Du haut des remparts où elle est montée cette nuit, les embruns guettent. Elle s'est fort chaudement vêtue, c'est qu'elle a l'habitude de ces longues veillées. Entre les vieilles pierres et elle, c'est une longue histoire d'amour. Au loin, les embruns décèlent un cheval qui se la joue "poor lonesome horse" sur la crête en face.
A la lueur des braseros, elle regarde le jour se lever. Et les premières silhouettes qui passent le gué interpellent ses embruns aiguisés.
Et soudain. Les tripes qui se tordaient d'inquiétude malgré elle, s'apaisent. Naturellement, une longue goulée d'air glaciale est avalée alors qu'elle se colle les reins contre l'un des moellons là haut. Elle l'a vu. Il est là le brun. De sa démarche nonchalante et fière qui n'appartient qu'à lui, le fidèle frison est du voyage aussi. Prudemment, elle joue avec l'obscurité. C'est qu'elle a beau avoir l'avantage du terrain d'observation, il lui suffit de lever les yeux lui aussi pour s'apercevoir que les remparts ne sont pas désertés.

Et il est assez alerte pour la reconnaitre la haut.

Fin sourire vient égayer les ourlées.

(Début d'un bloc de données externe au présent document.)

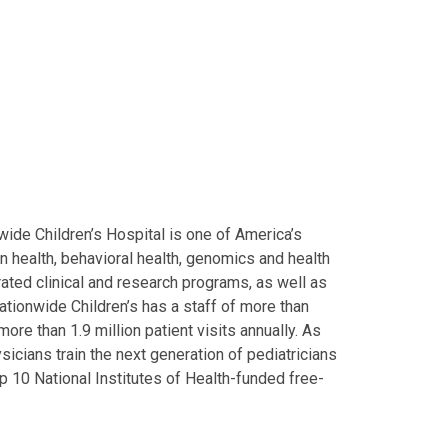
ide Children’s Hospital is one of America’s
on health, behavioral health, genomics and health
grated clinical and research programs, as well as
Nationwide Children’s has a staff of more than
ore than 1.9 million patient visits annually. As
icians train the next generation of pediatricians
p 10 National Institutes of Health-funded free-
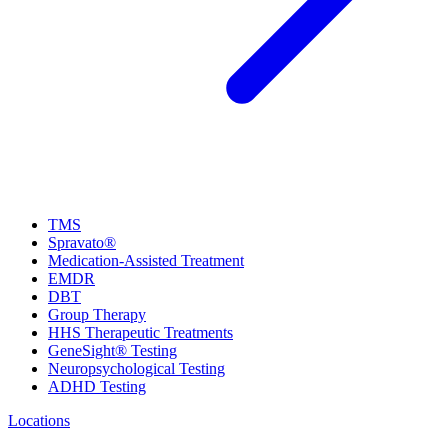
TMS
Spravato®
Medication-Assisted Treatment
EMDR
DBT
Group Therapy
HHS Therapeutic Treatments
GeneSight® Testing
Neuropsychological Testing
ADHD Testing
Locations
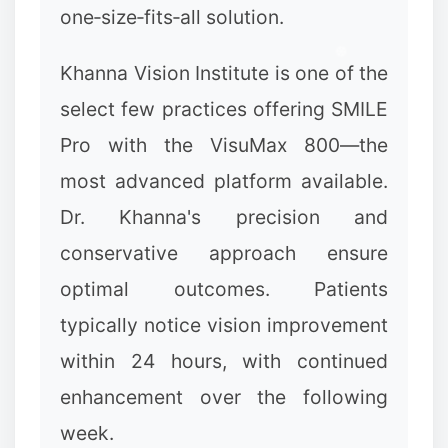
one‑size‑fits‑all solution.
Khanna Vision Institute is one of the
✼
select few practices offering SMILE
Pro with the VisuMax 800—the
most advanced platform available.
Dr. Khanna's precision and
conservative approach ensure
optimal outcomes. Patients
typically notice vision improvement
within 24 hours, with continued
enhancement over the following
❆
week.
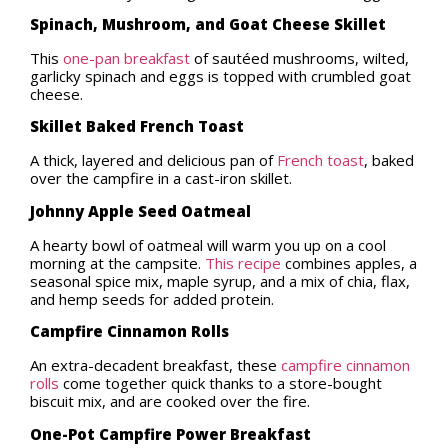
Spinach, Mushroom, and Goat Cheese Skillet
This
one-pan breakfast
of sautéed mushrooms, wilted,
garlicky spinach and eggs is topped with crumbled goat
cheese.
Skillet Baked French Toast
A thick, layered and delicious pan of
French toast
, baked
over the campfire in a cast-iron skillet.
Johnny Apple Seed Oatmeal
A hearty bowl of oatmeal will warm you up on a cool
morning at the campsite.
This recipe
combines apples, a
seasonal spice mix, maple syrup, and a mix of chia, flax,
and hemp seeds for added protein.
Campfire Cinnamon Rolls
An extra-decadent breakfast, these
campfire cinnamon
rolls
come together quick thanks to a store-bought
biscuit mix, and are cooked over the fire.
One-Pot Campfire Power Breakfast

Car c'est bien la première fois depuis tout ce temps qu'ils se connaissent, qu'elle s'accorde le droit de se sentir heureuse qu'il soit là. Pour une fois, ce n'est pas la raison qui parle, mais c'est le ventre qui s'éveille et elle aurait juré que son iceberg de coeur venait de rater un battement alors que les embrumées se repaissaient sans vergogne de la silhouette masculine de l'accorte brun.

Les bottes glissent sur les pierres gelées. Le pas est assuré, lorsqu'elle descend paisiblement les marches et s'engouffre dans l'une des ruelles qui la mènera dans l'une des tavernes du village.